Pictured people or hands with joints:

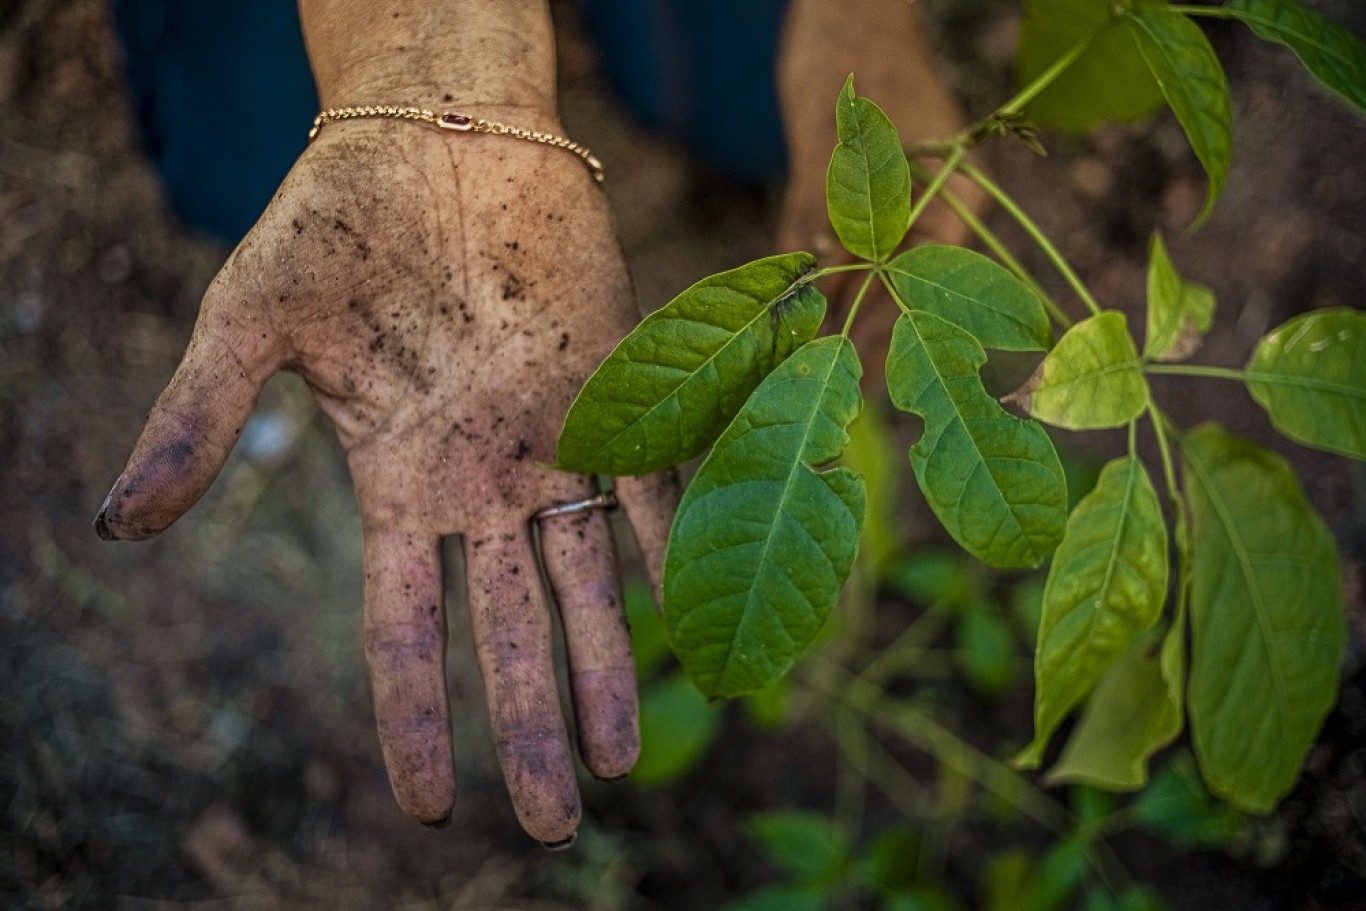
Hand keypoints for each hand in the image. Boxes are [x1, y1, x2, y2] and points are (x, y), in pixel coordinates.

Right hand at [94, 111, 676, 843]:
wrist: (434, 138)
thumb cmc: (332, 221)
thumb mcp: (249, 322)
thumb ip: (199, 423)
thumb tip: (117, 527)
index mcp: (396, 484)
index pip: (404, 629)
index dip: (417, 718)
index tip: (435, 807)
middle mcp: (479, 485)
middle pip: (506, 630)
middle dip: (528, 724)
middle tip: (555, 825)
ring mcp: (549, 446)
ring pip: (584, 582)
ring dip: (606, 671)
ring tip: (621, 762)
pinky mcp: (612, 394)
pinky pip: (649, 486)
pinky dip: (669, 551)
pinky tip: (692, 621)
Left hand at [775, 0, 987, 370]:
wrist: (842, 10)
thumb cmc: (850, 58)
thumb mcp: (837, 132)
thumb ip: (828, 198)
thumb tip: (821, 264)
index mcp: (951, 192)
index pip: (930, 276)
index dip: (899, 326)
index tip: (868, 368)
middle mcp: (925, 202)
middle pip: (901, 283)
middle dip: (871, 332)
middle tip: (845, 386)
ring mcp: (890, 196)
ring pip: (864, 266)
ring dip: (838, 307)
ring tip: (815, 360)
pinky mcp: (852, 188)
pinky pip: (832, 237)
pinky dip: (812, 267)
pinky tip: (795, 302)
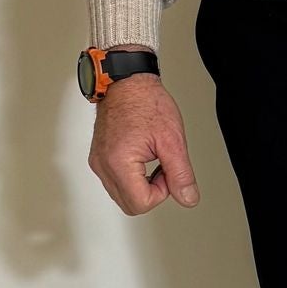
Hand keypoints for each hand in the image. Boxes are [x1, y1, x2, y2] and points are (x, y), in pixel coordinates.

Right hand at [88, 75, 200, 214]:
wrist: (127, 82)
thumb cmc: (146, 102)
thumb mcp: (172, 140)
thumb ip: (181, 174)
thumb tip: (187, 198)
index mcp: (119, 162)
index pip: (141, 203)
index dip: (162, 192)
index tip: (167, 171)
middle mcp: (103, 166)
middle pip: (130, 205)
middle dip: (152, 192)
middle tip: (162, 167)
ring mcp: (98, 163)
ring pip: (122, 196)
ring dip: (141, 186)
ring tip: (151, 160)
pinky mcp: (98, 159)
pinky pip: (116, 182)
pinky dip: (131, 178)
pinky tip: (141, 159)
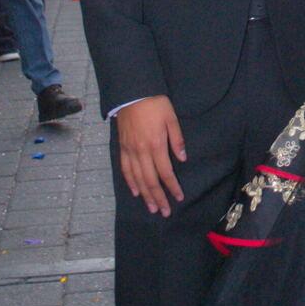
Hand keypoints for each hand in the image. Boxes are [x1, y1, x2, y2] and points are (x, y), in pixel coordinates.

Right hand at [115, 96, 185, 216]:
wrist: (132, 94)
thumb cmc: (155, 104)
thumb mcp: (172, 118)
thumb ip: (177, 140)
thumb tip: (182, 159)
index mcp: (156, 145)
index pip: (165, 172)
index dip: (172, 186)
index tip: (179, 197)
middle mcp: (142, 152)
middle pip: (150, 180)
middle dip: (159, 197)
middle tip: (165, 211)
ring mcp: (130, 151)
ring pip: (137, 179)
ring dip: (145, 195)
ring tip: (152, 208)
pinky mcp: (122, 148)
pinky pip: (125, 169)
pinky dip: (130, 182)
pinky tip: (136, 192)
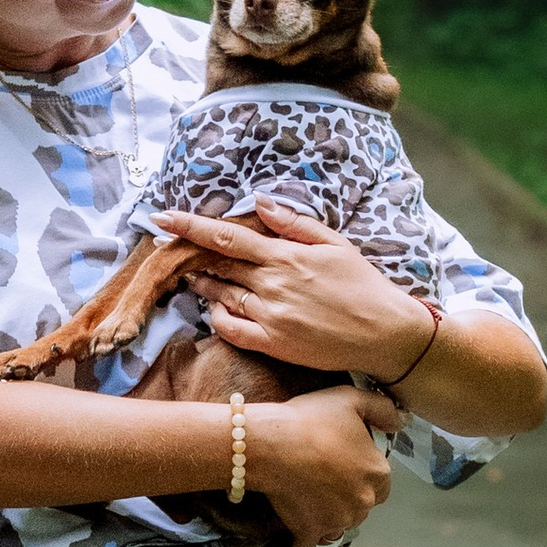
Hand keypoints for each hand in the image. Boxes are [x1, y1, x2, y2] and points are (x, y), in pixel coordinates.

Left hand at [161, 201, 438, 382]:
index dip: (190, 226)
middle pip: (217, 265)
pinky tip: (215, 308)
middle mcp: (272, 285)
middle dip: (188, 255)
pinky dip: (217, 317)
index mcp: (285, 256)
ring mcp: (270, 316)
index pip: (226, 237)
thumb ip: (293, 223)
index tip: (161, 218)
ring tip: (190, 276)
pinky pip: (231, 330)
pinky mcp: (273, 343)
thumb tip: (259, 202)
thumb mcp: (334, 243)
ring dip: (201, 284)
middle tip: (166, 248)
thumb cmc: (363, 285)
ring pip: (220, 295)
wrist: (384, 331)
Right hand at [242, 385, 401, 546]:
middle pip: (361, 506)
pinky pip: (309, 543)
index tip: (343, 464)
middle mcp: (364, 503)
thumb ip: (382, 409)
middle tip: (323, 477)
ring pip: (338, 525)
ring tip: (309, 496)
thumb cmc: (311, 419)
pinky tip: (296, 522)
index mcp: (378, 473)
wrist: (271, 444)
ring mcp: (337, 521)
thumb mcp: (351, 399)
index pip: (381, 483)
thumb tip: (401, 422)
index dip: (363, 474)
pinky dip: (303, 536)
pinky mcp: (310, 532)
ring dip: (329, 517)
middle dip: (347, 496)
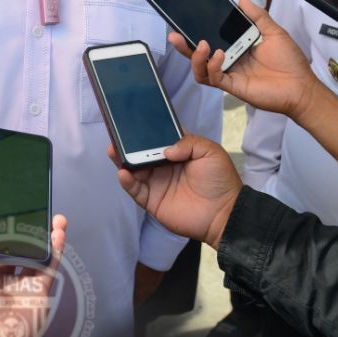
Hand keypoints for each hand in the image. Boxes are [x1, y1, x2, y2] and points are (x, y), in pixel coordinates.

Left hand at [0, 214, 67, 336]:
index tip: (6, 205)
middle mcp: (3, 273)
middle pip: (17, 244)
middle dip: (26, 226)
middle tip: (34, 206)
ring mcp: (23, 280)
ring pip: (36, 251)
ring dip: (45, 233)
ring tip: (53, 214)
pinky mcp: (40, 288)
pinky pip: (49, 264)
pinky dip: (56, 248)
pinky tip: (59, 230)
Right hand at [112, 137, 237, 248]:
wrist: (223, 214)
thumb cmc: (220, 181)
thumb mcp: (210, 152)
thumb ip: (188, 142)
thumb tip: (166, 150)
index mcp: (178, 153)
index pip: (158, 139)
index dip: (147, 131)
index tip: (134, 122)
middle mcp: (164, 167)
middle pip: (141, 153)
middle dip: (128, 144)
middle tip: (117, 135)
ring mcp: (157, 183)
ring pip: (134, 170)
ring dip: (122, 160)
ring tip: (113, 150)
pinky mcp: (152, 201)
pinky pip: (135, 190)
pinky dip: (127, 181)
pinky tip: (123, 173)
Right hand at [168, 0, 322, 119]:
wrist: (301, 86)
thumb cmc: (290, 61)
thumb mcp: (274, 32)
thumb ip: (257, 16)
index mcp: (237, 46)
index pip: (212, 38)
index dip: (198, 31)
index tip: (187, 20)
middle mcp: (230, 60)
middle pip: (200, 54)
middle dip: (184, 45)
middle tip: (175, 34)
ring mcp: (230, 74)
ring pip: (201, 68)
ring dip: (195, 57)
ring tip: (200, 45)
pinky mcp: (233, 86)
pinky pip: (214, 77)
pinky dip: (212, 66)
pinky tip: (219, 55)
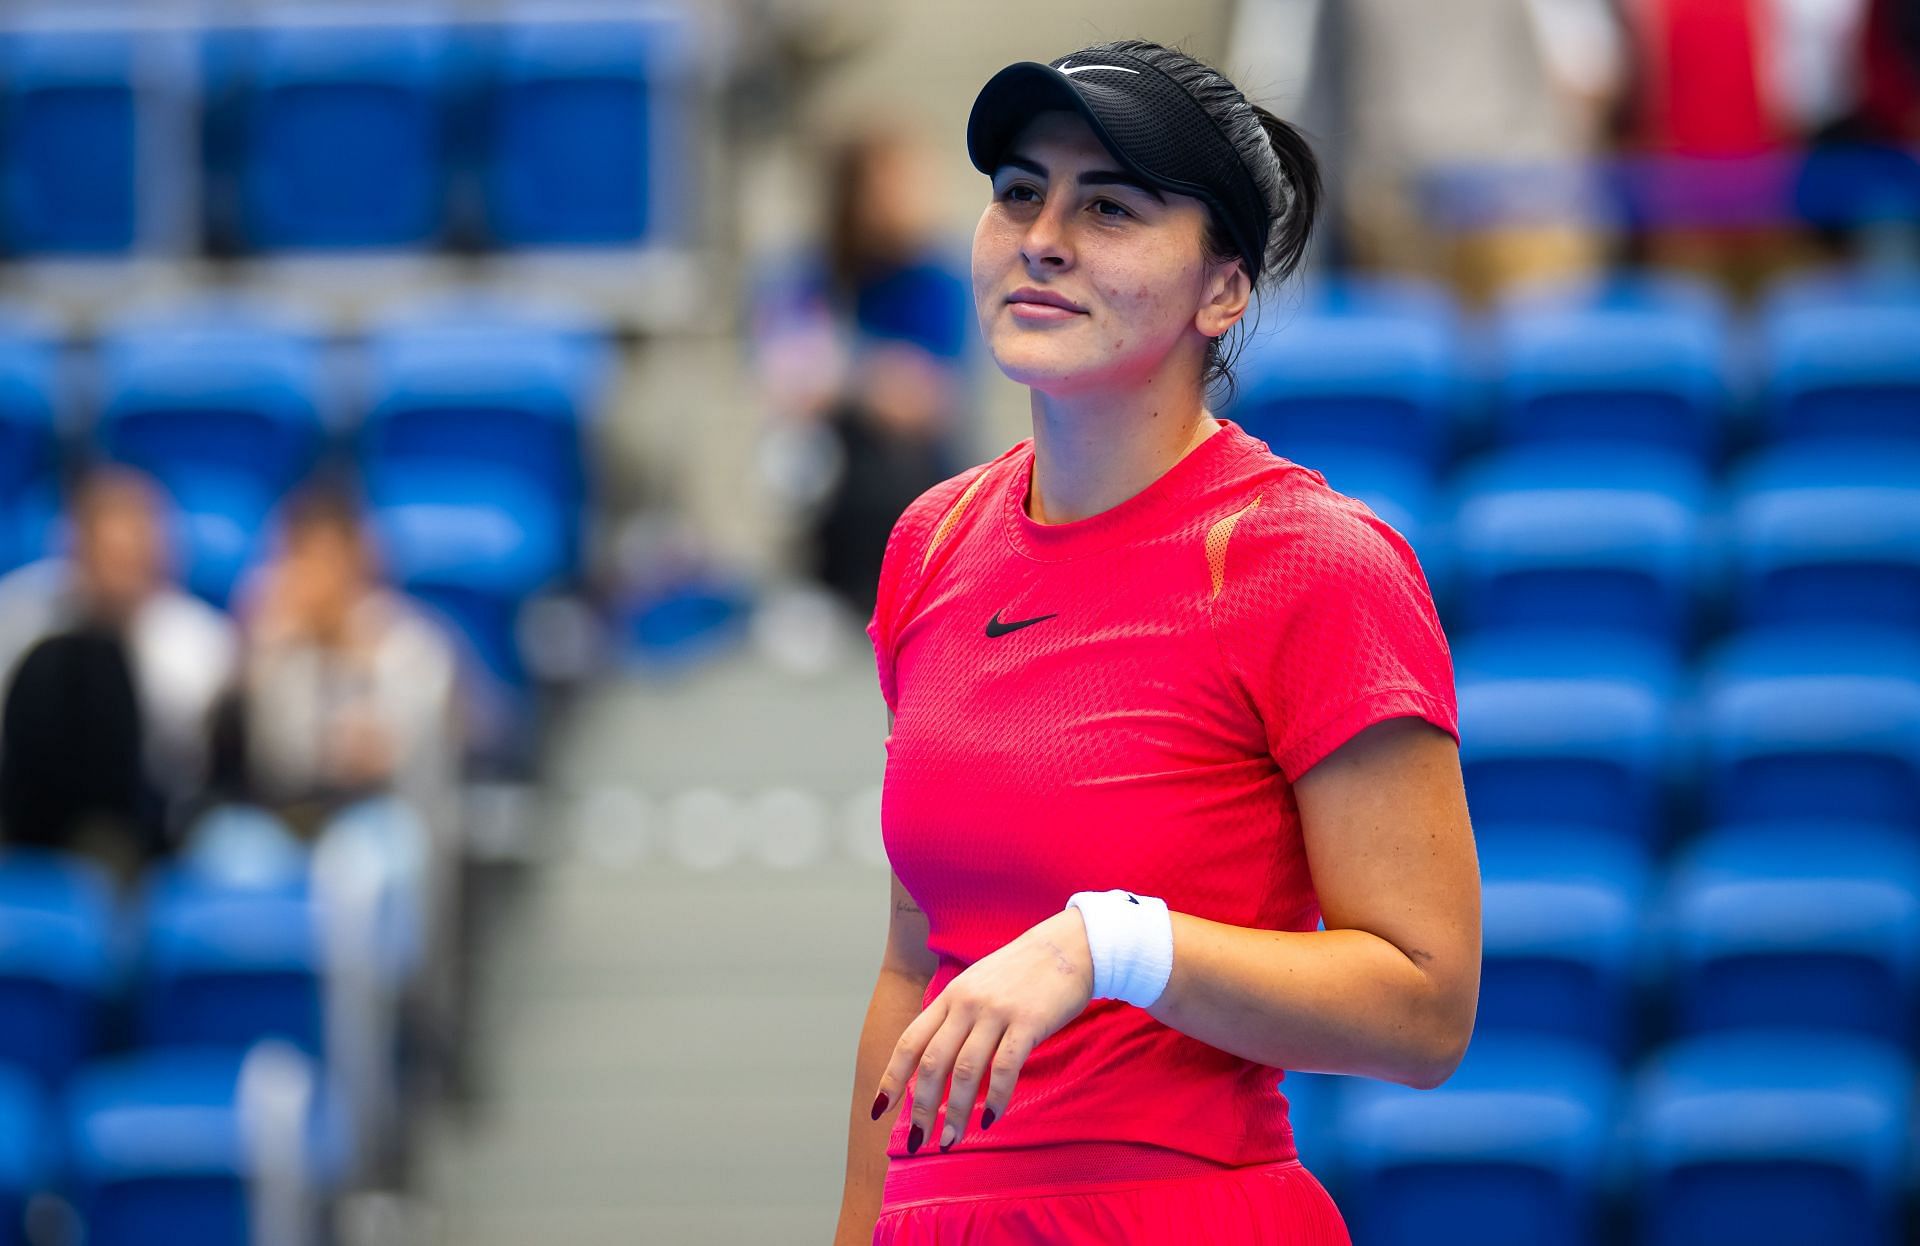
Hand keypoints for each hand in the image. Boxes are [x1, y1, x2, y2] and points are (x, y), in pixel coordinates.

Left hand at [871, 909, 1094, 1152]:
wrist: (1069, 946)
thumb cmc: (1022, 973)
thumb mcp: (977, 987)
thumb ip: (957, 1019)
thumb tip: (939, 1067)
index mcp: (950, 996)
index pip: (910, 1041)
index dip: (892, 1078)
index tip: (880, 1110)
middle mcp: (966, 1003)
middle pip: (933, 1062)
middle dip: (922, 1107)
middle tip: (919, 1140)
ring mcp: (996, 1012)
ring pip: (965, 1070)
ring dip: (956, 1111)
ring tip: (952, 1138)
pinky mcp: (1028, 1022)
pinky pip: (1005, 1068)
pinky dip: (996, 1098)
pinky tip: (991, 1119)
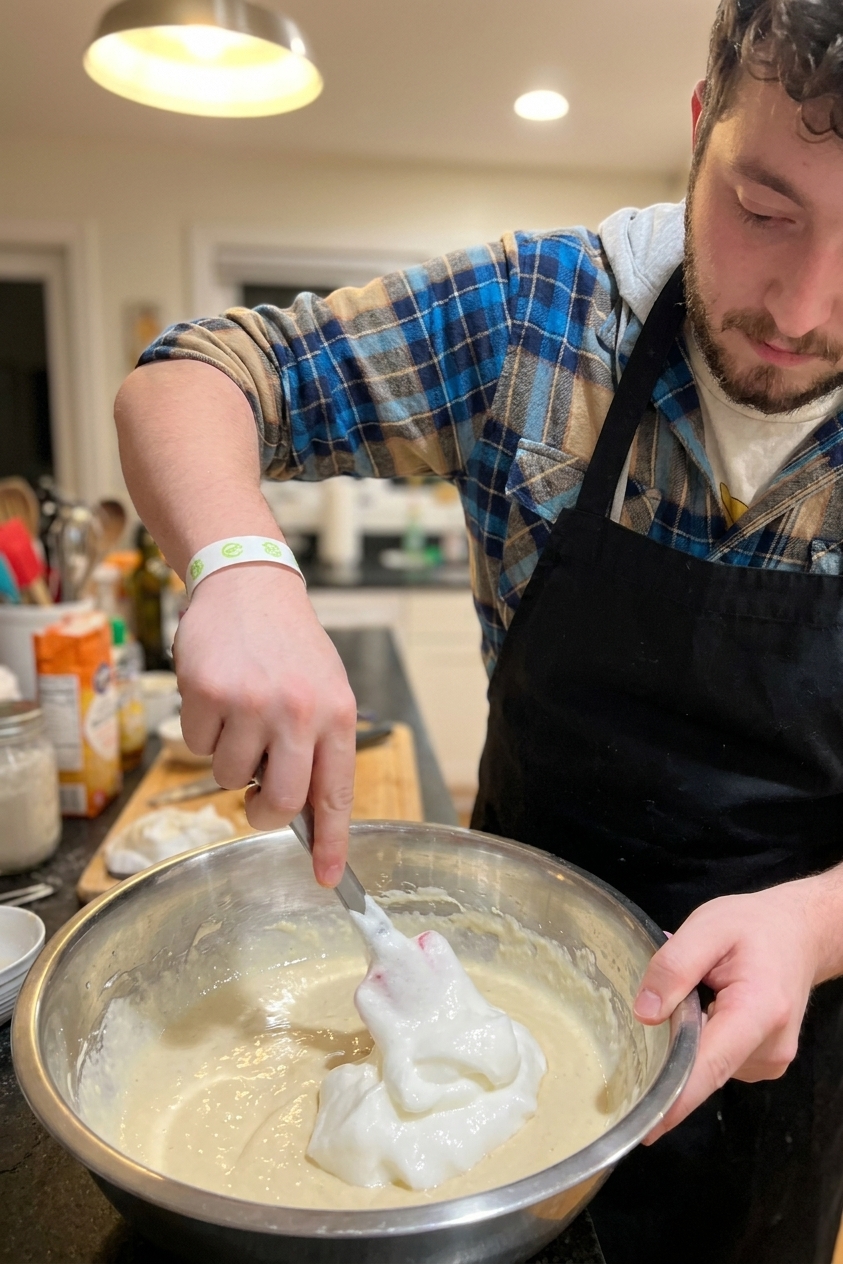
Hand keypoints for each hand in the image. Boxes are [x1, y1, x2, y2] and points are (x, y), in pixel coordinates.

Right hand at [174, 563, 357, 885]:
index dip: (331, 843)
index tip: (328, 878)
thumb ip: (321, 747)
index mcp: (336, 715)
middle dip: (263, 813)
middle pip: (280, 802)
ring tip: (241, 713)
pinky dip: (204, 731)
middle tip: (257, 801)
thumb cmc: (290, 645)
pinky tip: (217, 694)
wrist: (249, 585)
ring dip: (231, 758)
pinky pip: (199, 746)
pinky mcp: (207, 694)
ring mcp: (251, 703)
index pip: (336, 794)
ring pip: (230, 778)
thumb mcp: (326, 690)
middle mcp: (297, 712)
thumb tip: (309, 813)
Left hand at [633, 880, 823, 1142]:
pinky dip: (702, 1041)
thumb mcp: (707, 927)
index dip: (674, 1100)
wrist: (799, 933)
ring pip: (706, 1066)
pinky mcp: (761, 1064)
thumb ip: (674, 967)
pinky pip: (717, 1061)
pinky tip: (709, 1008)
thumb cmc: (754, 927)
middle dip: (669, 1052)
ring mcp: (768, 1062)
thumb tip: (644, 1014)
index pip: (708, 1068)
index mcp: (757, 1011)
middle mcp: (769, 1048)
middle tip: (656, 1009)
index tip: (644, 1129)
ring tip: (698, 994)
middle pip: (702, 1071)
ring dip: (688, 1040)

WHAT IS REQUIRED:
Begin at the line in the entries above that has "pinky dip: (127, 181)", stop after the line that has "thumb tip: (644, 1014)", and output exactly those lines without pictures.

SOLUTION BELOW:
pinky dip: (127, 181)
pinky tip: (123, 173)
Right hand at [168, 0, 322, 119]:
wrist: (301, 86)
thumb cmc: (290, 61)
thumb mcp: (274, 32)
thumb ip: (257, 16)
index mcp: (237, 46)
index pip: (212, 38)
index dip: (198, 31)
index tip: (187, 20)
middle mcp: (230, 60)
middle pip: (200, 54)
middle dip: (184, 45)
middle tip: (175, 34)
ring mcp: (230, 74)
ring pip: (201, 68)
ring dip: (195, 57)
ring tip: (200, 45)
pinky mcp: (233, 86)
pinky pip: (214, 77)
pinky dip: (212, 66)
pinky tip: (219, 55)
Hand keypoints for each hand in the image. Boxes are [x1, y1, x2, y2] and points are (x, y), in pixel coordinates.

Left hand at [871, 909, 1094, 1152]:
wrist: (1069, 946)
thumb cmc: (1022, 973)
thumb mcp: (977, 987)
thumb ip: (957, 1019)
thumb tip: (939, 1067)
index mcp: (950, 996)
index pip: (910, 1041)
index dip: (892, 1078)
index tip: (880, 1110)
middle mcp: (966, 1003)
middle pip: (933, 1062)
middle dip: (922, 1107)
middle tip: (919, 1140)
ring mcp: (996, 1012)
ring pip: (965, 1070)
ring dip: (956, 1111)
ring tip: (952, 1138)
pinky mcp: (1028, 1022)
pinky pip: (1005, 1068)
pinky dip: (996, 1098)
pinky tip: (991, 1119)
Hand keypoints for each hand in the image. Boxes are [x1, y1, x2, y2] and points are (x, y), in pixel coordinates.

Right hand at [174, 563, 357, 885]:
index dip: (331, 843)
index tip: (328, 878)
thumb ip: (321, 747)
index mcp: (336, 715)
middle dip: (263, 813)
middle pip: (280, 802)
ring tip: (241, 713)
pinky dip: (204, 731)
middle tip: (257, 801)
thumb cmc: (290, 645)
pinky tip: (217, 694)
wrist: (249, 585)
ring dip: (231, 758)
pinky pip: (199, 746)
pinky mcp: (207, 694)
ring mcp: (251, 703)
index pip: (336, 794)
ring pip: (230, 778)
thumb mcp: (326, 690)
middle mcp: (297, 712)
thumb tip: (309, 813)
Left hand at [633, 880, 823, 1142]:
pinky dip: (702, 1041)
thumb mcp: (707, 927)
index dip: (674, 1100)
wrist: (799, 933)
ring pip: (706, 1066)
pinky mcp: (761, 1064)
thumb ip: (674, 967)
pinky pip: (717, 1061)
pinky tip: (709, 1008)
thumb cmc: (754, 927)
middle dip: (669, 1052)
ring mcp: (768, 1062)
thumb tip: (644, 1014)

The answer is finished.